The appellate Court was thus not right in dispensing with an enquiry as contemplated under Rule 5 of order 22 of the Code giving due opportunity to the appellant to prima facie substantiate his case negating the claim of the respondent no. 1 to 3 seeking leave to be impleded as the plaintiffs. The finding given as regards right to sue surviving with the respondent nos. 1 to 3 cannot be said to have been the outcome of an enquiry as contemplated under the above rule and perusal of the documents without seeking response from the adversary and without giving due scope to show to the contrary, if any, cannot be taken as the substitute of said inquiry as envisaged. Therefore, this Court finds the above order in the appeal passed by learned Additional District Judge as vulnerable and the same is thus liable to be set aside which is hereby done. The matter is remitted back to the learned Civil Judge (Senior Division}, Rairangpur to take up an enquiry as contemplated under the rule as aforesaid and pass necessary order in accordance with law. The interveners who are now claiming that they are the true reversioners are at liberty to advance their claim in the Court below and participate in the enquiry to be taken into consideration for a just decision in the matter. 11. In the result the appeal is allowed and in the circumstances without cost.
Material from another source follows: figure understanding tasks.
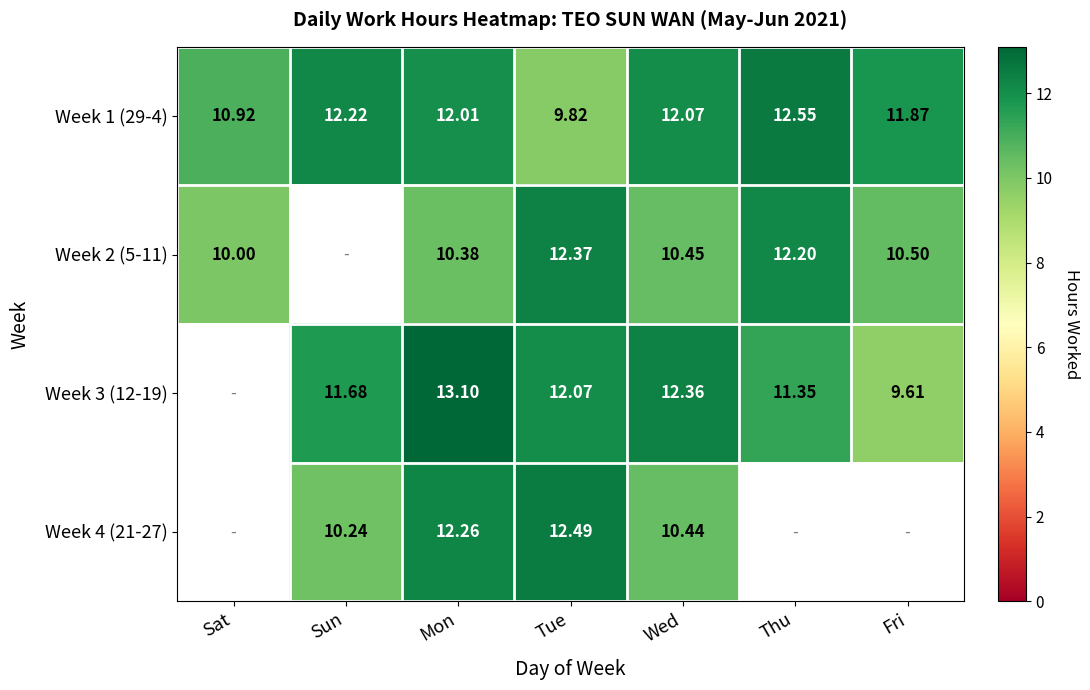

Rank the categories by Week 1 (29-4) value from lowest to highest.

Tue, Sat, Fri, Mon, Wed, Sun, Thu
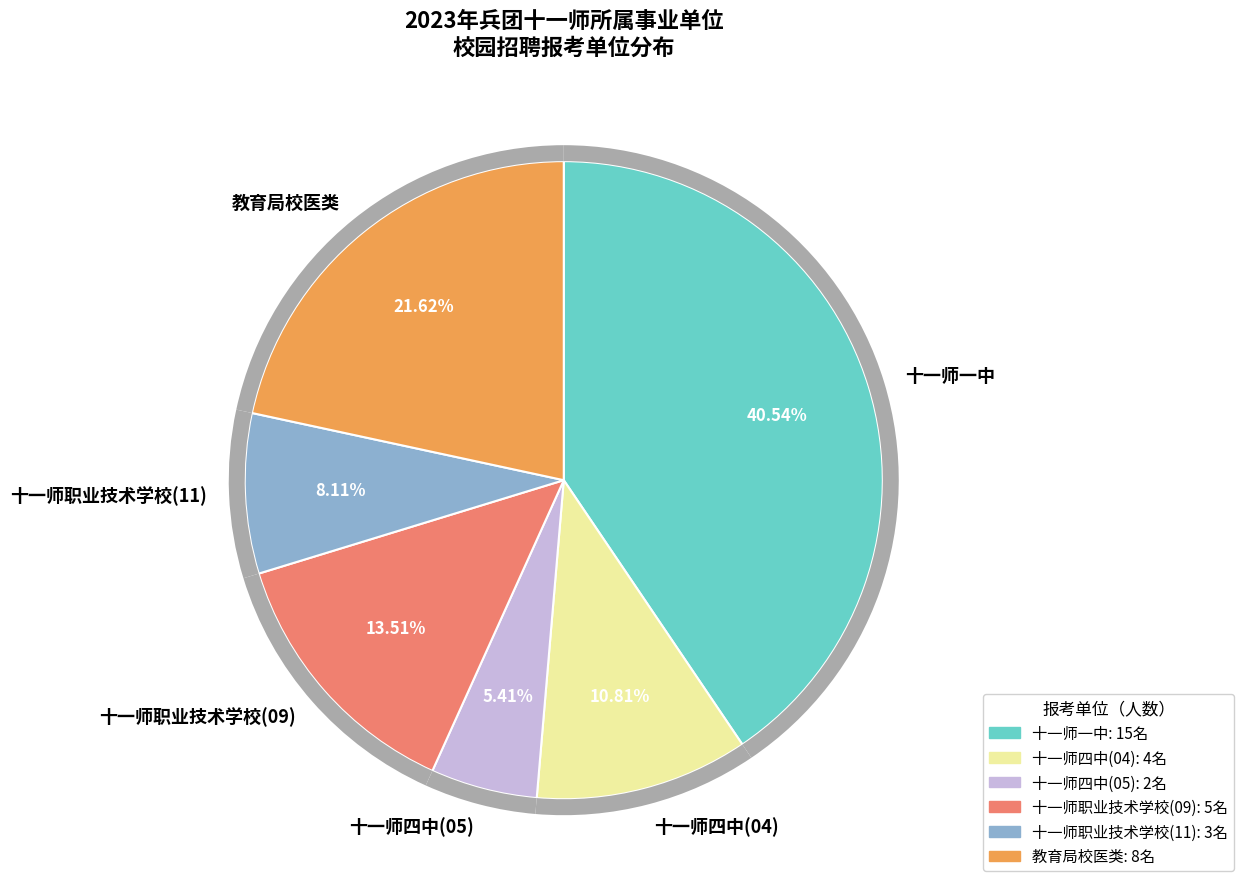

Which category has the smallest portion of the pie?

十一师四中(05)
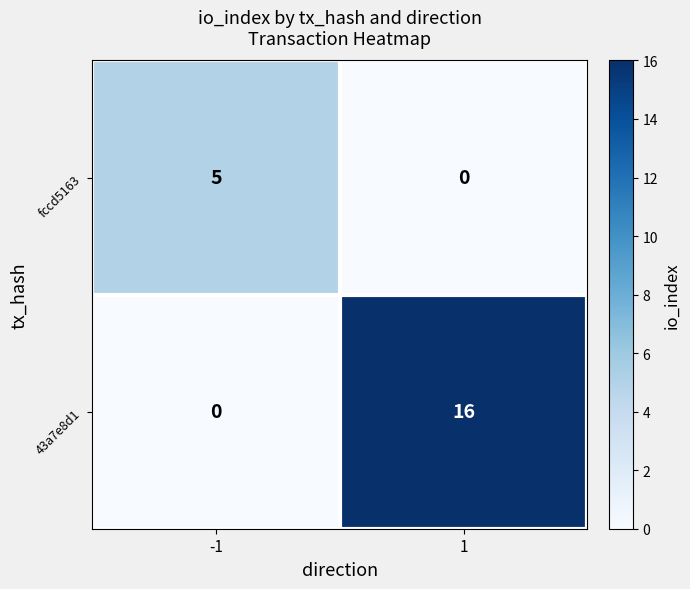

Is the value of 43a7e8d1 at 1 greater than the value of fccd5163 at -1?

Yes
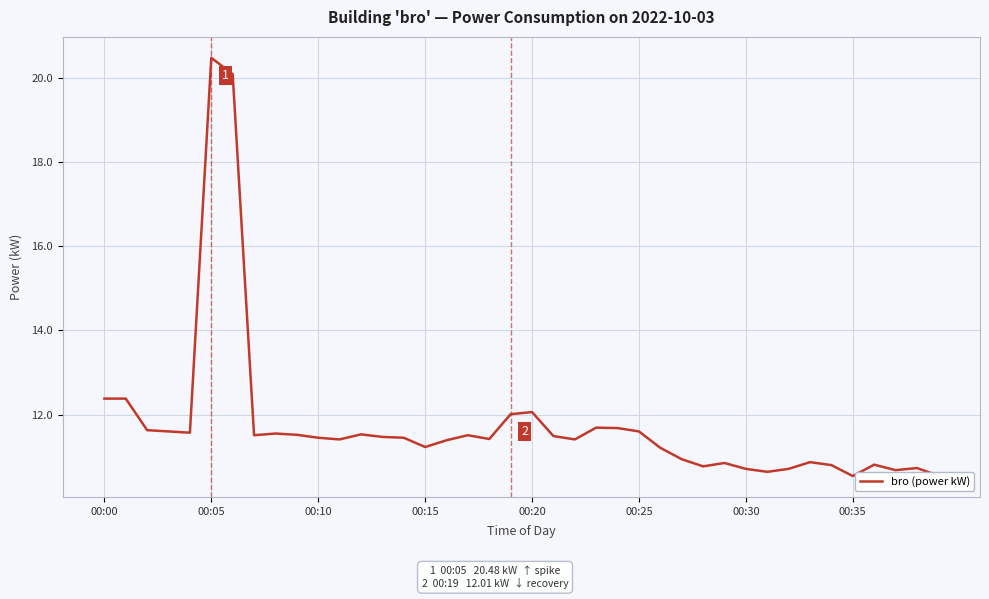

What is the difference between the maximum and minimum values?

9.9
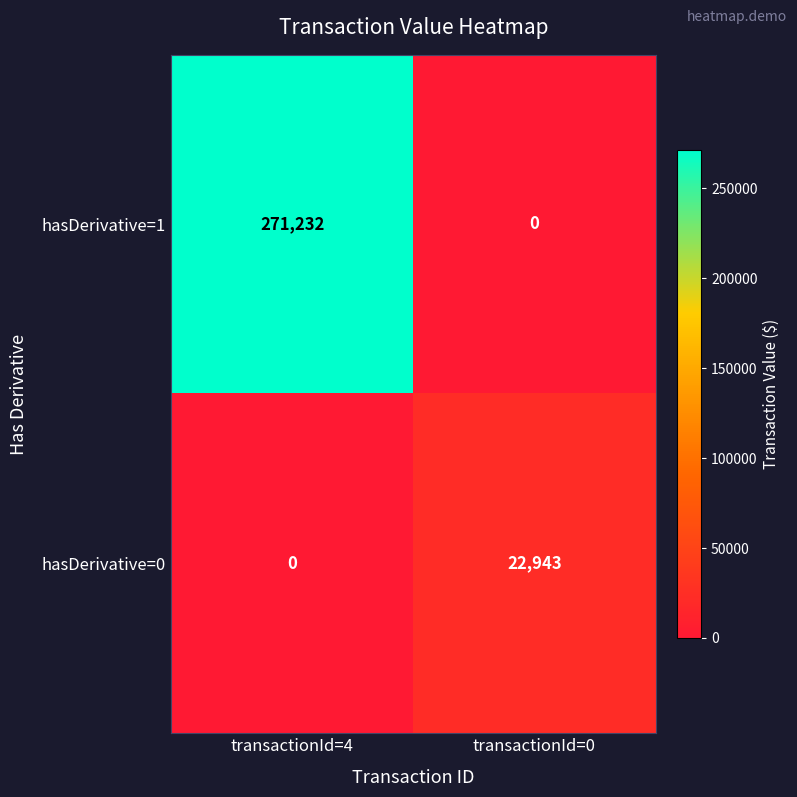

What is the approximate value of hasDerivative=0 at transactionId=0?

22943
Looking at the age of the litigation, it is directed that the parties would appear in the Court below on 09.02.2015 to receive further instruction and to co-operate with the trial Court in proceeding with the matter. It is further observed that the observations made above would have absolutely no bearing as to the merit of the claim of the parties with regard to the question of substitution of party/ies in place of deceased plaintiff in pursuing the suit. Appeal allowed.